Brennan concordou com a cabeça.
— Entendo.
— Tinha certeza de que entenderia. Estou explicando isso tudo para você porque, falando de forma pragmática, o deslocador de singularidade é seu.
Brennan olhou de Tachyon para Mai, erguendo-se silenciosamente na lateral da cama, e de volta para Tachyon. Tinha a sensação de que Mai disse algo a Tachyon sobre ele, mas sabia que Mai diria ao doutor apenas o que deveria. E simplesmente porque confiava nele.

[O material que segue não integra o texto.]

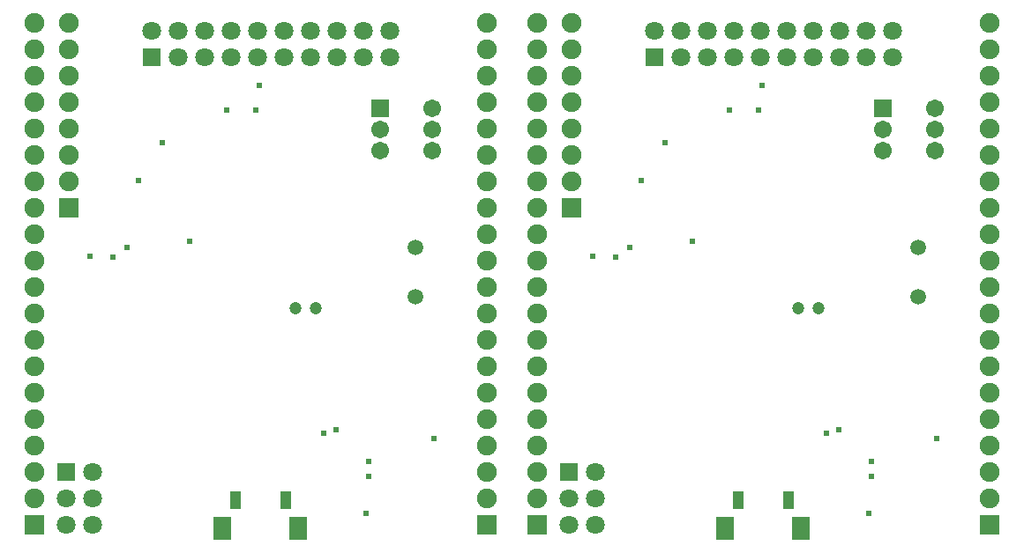
<source format=gbs>
G04*
G04 #@! TF.GenerationSoftware,Altium Limited,Altium Designer,19.0.4 (130)*
G04*
G04 Layer_Color=16711935*
%FSLAX24Y24*%
%MOIN*%
G70*
G01*
G75*
%ADD48C,0.0240*%
%ADD70R,0.0671X0.0867*%
%ADD71R,0.0395X0.0671*%
%ADD72C,0.0592*%
%ADD73C,0.0474*%
%ADD74C,0.0749*%
%ADD75R,0.0749X0.0749*%
%ADD76C,0.0710*%
%ADD77R,0.0710X0.0710*%
%ADD78R,0.0710X0.0710*%
%ADD79C,0.0671*%
%ADD80R,0.0671X0.0671*%
D48*
X27841Y27770D02*
D03*
X27380Y25250D02*
D03*
X31165Y30450D02*
D03*
X32380Y31370D02*
D03*
X32265Y30450D02*
D03*
X35280Y18330D02*
D03*
X36530Y16570D02*
D03*
X38980Y18010D02*
D03*
X34830Y18210D02*
D03*
X36530Y17130D02*
D03*
X36430Y15170D02*
D03*
X29761Y25483D02*
D03*
X28730Y29190D02*
D03*
X26850Y24860D02*
D03*
X25980Y24890D02*
D03*
X46841Y27770D02*
D03*
X46380Y25250D02*
D03*
X50165Y30450D02*
D03*
X51380Y31370D02*
D03*
X51265Y30450D02*
D03*
X54280Y18330D02*
D03*
X55530Y16570D02*
D03*
X57980Y18010D02*
D03*
X53830Y18210D02*
D03*
X55530Y17130D02*
D03*
X55430Y15170D02*
D03*
X48761Y25483D02*
D03*
X47730Y29190D02*
D03*
X45850Y24860D02*
D03*
X44980Y24890D02*
D03*
D70*
X33857Y14600D02*
D03*
X31003D02*
D03*
X52857D02*
D03*
X50003D02*
D03*
D71*
X31475Y15667D02*
D03*
X33385D02*
D03*
X50475D02*
D03*
X52385D02*
D03*
D72*
X38280Y23355D02*
D03*
Y25245D02*
D03*
X57280Y23355D02*
D03*
Y25245D02*
D03*
D73*
X34530Y22950D02*
D03*
X33743D02*
D03*
X53530D02*
D03*
X52743D02*
D03*
D74*
X25180Y31750D02*
D03*
Y30750D02*
D03*
Y29750D02*
D03*
Y28750D02*
D03*
Y27750D02*
D03*
Y32750D02*
D03*
Y33750D02*
D03*
X23887D02*
D03*
Y32750D02*
D03*
Y31750D02*
D03*
Y30750D02*
D03*
Y15750D02*
D03*
Y16750D02*
D03*
Y17750D02*
D03*
Y18750D02*
D03*
Y19750D02*
D03*
Y20750D02*
D03*
Y21750D02*
D03*
Y22750D02*
D03*
Y23750D02*
D03*
Y24750D02*
D03*
Y25750D02*
D03*
Y26750D02*
D03*
Y27750D02*
D03*
Y28750D02*
D03*
Y29750D02*
D03*
X40987Y33750D02*
D03*
Y32750D02*
D03*
Y31750D02*
D03*
Y30750D02*
D03*
Y15750D02*
D03*
Y16750D02*
D03*
Y17750D02*
D03*
Y18750D02*
D03*
Y19750D02*
D03*
Y20750D02*
D03*
Y21750D02*
D03*
Y22750D02*
D03*
Y23750D02*
D03*
Y24750D02*
D03*
Y25750D02*
D03*
Y26750D02*
D03*
Y27750D02*
D03*
Y28750D02*
D03*
Y29750D02*
D03*
X44180Y31750D02*
D03*
Y30750D02*
D03*
Y29750D02*
D03*
Y28750D02*
D03*
Y27750D02*
D03*
Y32750D02*
D03*
Y33750D02*
D03*
X42887D02*
D03*
Y32750D02*
D03*
Y31750D02*
D03*
Y30750D02*
D03*
Y15750D02*
D03*
Y16750D02*
D03*
Y17750D02*
D03*
Y18750D02*
D03*
Y19750D02*
D03*
Y20750D02*
D03*
Y21750D02*
D03*
Y22750D02*
D03*
Y23750D02*
D03*
Y24750D02*
D03*
Y25750D02*
D03*
Y26750D02*
D03*
Y27750D02*
D03*
Y28750D02*
D03*
Y29750D02*
D03*
X59987Y33750D02*
D03*
Y32750D02*
D03*
Y31750D02*
D03*
Y30750D02*
D03*
Y15750D02*
D03*
Y16750D02*
D03*
Y17750D02*
D03*
Y18750D02*
D03*
Y19750D02*
D03*
Y20750D02*
D03*
Y21750D02*
D03*
Y22750D02*
D03*
Y23750D02*
D03*
Y24750D02*
D03*
Y25750D02*
D03*
Y26750D02*
D03*
Y27750D02*
D03*
Y28750D02*
D03*
Y29750D02*
D03*
D75*
X25180Y26750D02*
D03*
X23887Y14750D02*
D03*
X40987D02*
D03*
X44180Y26750D02*
D03*
X42887Y14750D02*
D03*
X59987D02*
D03*
D76*
X36330Y33450D02*
D03*
Y32450D02*
D03*
X34330D02*
D03*
Y33450D02*
D03*
X33330D02*
D03*
Y32450D02*
D03*
X32330Y33450D02*
D03*
Y32450D02*
D03*
X31330Y33450D02*
D03*
Y32450D02*
D03*
X30330Y33450D02*
D03*
Y32450D02*
D03*
X29330Y33450D02*
D03*
Y32450D02*
D03*
X28330Y33450D02*
D03*
X35330Y32450D02*
D03*
Y33450D02*
D03*
X37330Y32450D02*
D03*
Y33450D02*
D03*
X26080Y16750D02*
D03*
X25080Y15750D02*
D03*
X26080D02*
D03*
X25080Y14750D02*
D03*
X26080D02*
D03*
X55330Y33450D02*
D03*
Y32450D02*
D03*
X53330D02*
D03*
Y33450D02*
D03*
X52330D02*
D03*
Y32450D02*
D03*
X51330Y33450D02*
D03*
Y32450D02*
D03*
X50330Y33450D02*
D03*
Y32450D02*
D03*
X49330Y33450D02*
D03*
Y32450D02*
D03*
X48330Y33450D02*
D03*
Y32450D02*
D03*
X47330Y33450D02*
D03*
X54330Y32450D02*
D03*
Y33450D02*
D03*
X56330Y32450D02*
D03*
Y33450D02*
D03*
X45080Y16750D02*
D03*
X44080Y15750D02*
D03*
X45080D02*
D03*
X44080Y14750D02*
D03*
X45080D02*
D03*
D77*
X28330Y32450D02*
D03*
X47330D02*
D03*
D78*
X25080Y16750D02*
D03*
X44080D02*
D03*
D79*
X38914Y29700D02*
D03*
Y30487D02*
D03*
X36946Y28913D02*
D03*
Y29700D02*
D03*
X38914Y28913D02*
D03*
X57914Y29700D02*
D03*
Y30487D02*
D03*
X55946Y28913D02*
D03*
Y29700D02*
D03*
X57914Y28913D02*
D03*
D80*
X36946Y30487D02*
D03*
X55946D02*
D03*
M02*

</source>
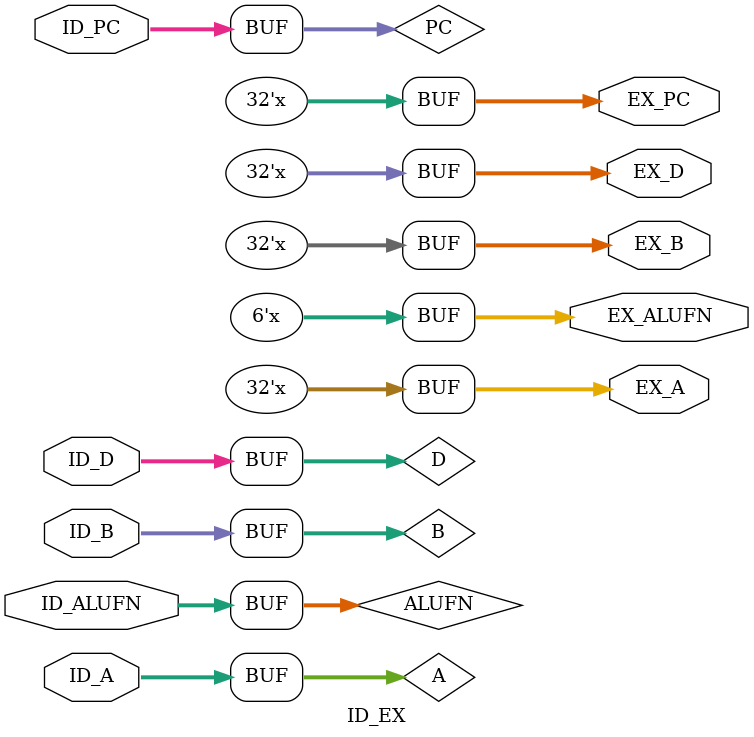
<source format=v>
`timescale 1ns / 1ps

module ID_EX(
        input [31:0] ID_PC,
        input [5:0] ID_ALUFN,
        input [31:0] ID_A,
        input [31:0] ID_B,
        input [31:0] ID_D,
        output reg [31:0] EX_PC,
        output reg [5:0] EX_ALUFN,
        output reg [31:0] EX_A,
        output reg [31:0] EX_B,
        output reg [31:0] EX_D
    );
    
    reg [31:0] PC;
    reg [5:0] ALUFN;
    reg [31:0] A;
    reg [31:0] B;
    reg [31:0] D;
    
    always @(*)
    begin
        //data in pipeline register
        PC <= ID_PC;
        ALUFN <= ID_ALUFN;
        A <= ID_A;
        B <= ID_B;
        D <= ID_D;
        
        //data sent
        EX_PC <= PC;
        EX_ALUFN <= ALUFN;
        EX_A <= A;
        EX_B <= B;
        EX_D <= D;
    end
    
endmodule

</source>
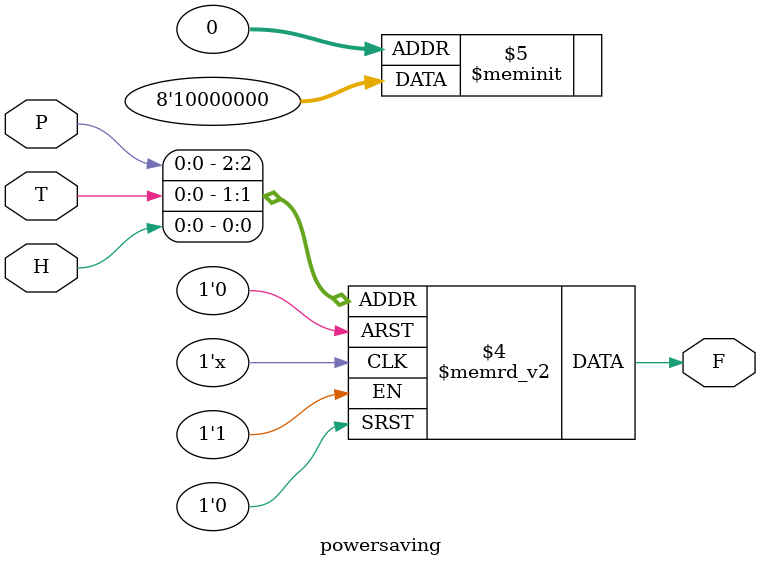
<source format=v>



// Generated by Quartus Prime Version 21.1 (Build Build 850 06/23/2022)
// Created on Tue Sep 20 08:45:23 2022

//  Module Declaration
module powersaving
(
// {{ALTERA_ARGS_BEGIN}} DO NOT REMOVE THIS LINE!
P, T, H, F
// {{ALTERA_ARGS_END}} DO NOT REMOVE THIS LINE!
);
// Port Declaration

// {{ALTERA_IO_BEGIN}} DO NOT REMOVE THIS LINE!
input P;
input T;
input H;
output F;
// {{ALTERA_IO_END}} DO NOT REMOVE THIS LINE!
reg F;
always @(P or T or H)
begin
	case({P,T,H})
		3'b000: F= 'b0;
		3'b001: F= 'b0;
		3'b010: F= 'b0;
		3'b011: F= 'b0;
		3'b100: F= 'b0;
		3'b101: F= 'b0;
		3'b110: F= 'b0;
		3'b111: F= 'b1;
	endcase
	end


endmodule

</source>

— Estou em dívida com você — disse Brennan. — É seu.
Tachyon pegou no braço de Brennan de forma cordial e amigável.
— Obrigado — falou. Olhou para Mai, olhou para Brennan novamente. — Sei que está envolvido numa espécie de vingança com pessoas aqui da cidade. Mai me disse algo sobre isso ao explicar as próprias histórias e habilidades. Sem detalhes. Eles não foram necessários. — Ele fez uma pausa. — Conheço muito bem as dívidas de honra.

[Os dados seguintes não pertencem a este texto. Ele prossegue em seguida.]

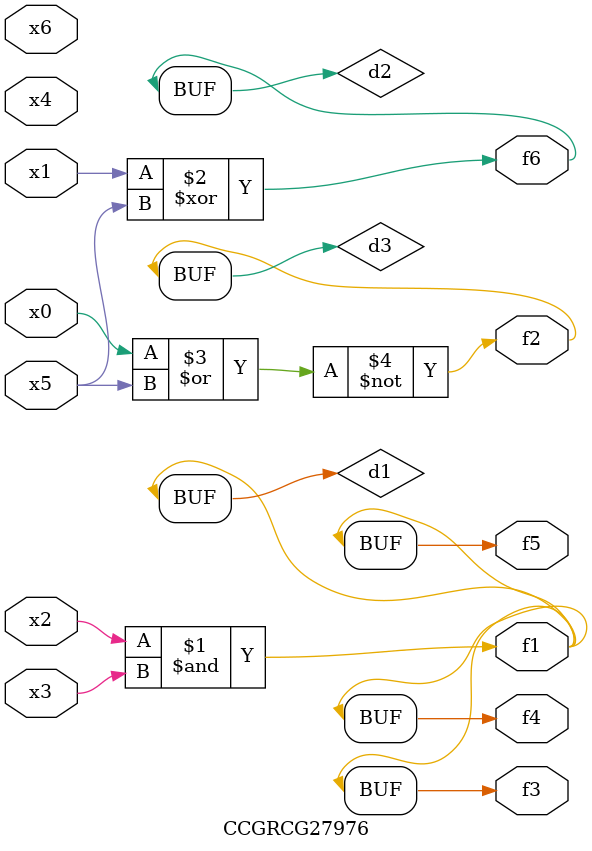
<source format=v>
module CCGRCG27976(
	input x0, x1, x2, x3, x4, x5, x6,
	output f1, f2, f3, f4, f5, f6
);

	wire d1, d2, d3;

	and (d1, x2, x3);
	xor (d2, x1, x5);
	nor (d3, x0, x5);
	assign f1 = d1;
	assign f2 = d3;
	assign f3 = d1;
	assign f4 = d1;
	assign f5 = d1;
	assign f6 = d2;
endmodule

</source>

Brennan fez que sim com a cabeça. Acreditava em Tachyon e, até um ponto, confiava nele. Tachyon provavelmente não tinha relação com Kien, mas um dos ases que estavam com ele — Tartaruga, Fantasia ou Viajante — tinha. Um deles deve ter roubado o deslocador e dado para Kien. E Brennan, algum dia, de alguma forma, descobriria que ás fez aquilo.
II.
Brennan saiu da clínica um pouco antes da meia-noite e foi para casa, o apartamento de um quarto nas cercanias do Bairro dos Curingas, base de suas operações. Havia uma lógica de aglomeração organizada no apartamento, que consistia em banheiro, área de cozinha e sala de estar com um sofá-cama, uma cadeira de balanço antiga e uma bancada de trabalho obviamente feita à mão e entulhada com equipamentos que qualquer fabricante de arcos reconheceria. E alguns que um fabricante não saberia o que eram.
Ele puxou o sofá para virar cama, tirou a roupa e deitou-se com um suspiro esgotado. Dormiu por 24 horas, concluindo o processo de cura que Mai havia iniciado. Quando acordou, sua fome era voraz, e estava preparando algo para comer quando ouviu uma leve batida na porta. Ele espiou pelo olho mágico. Era, como esperava, Mai, a única pessoa que sabia onde ele morava.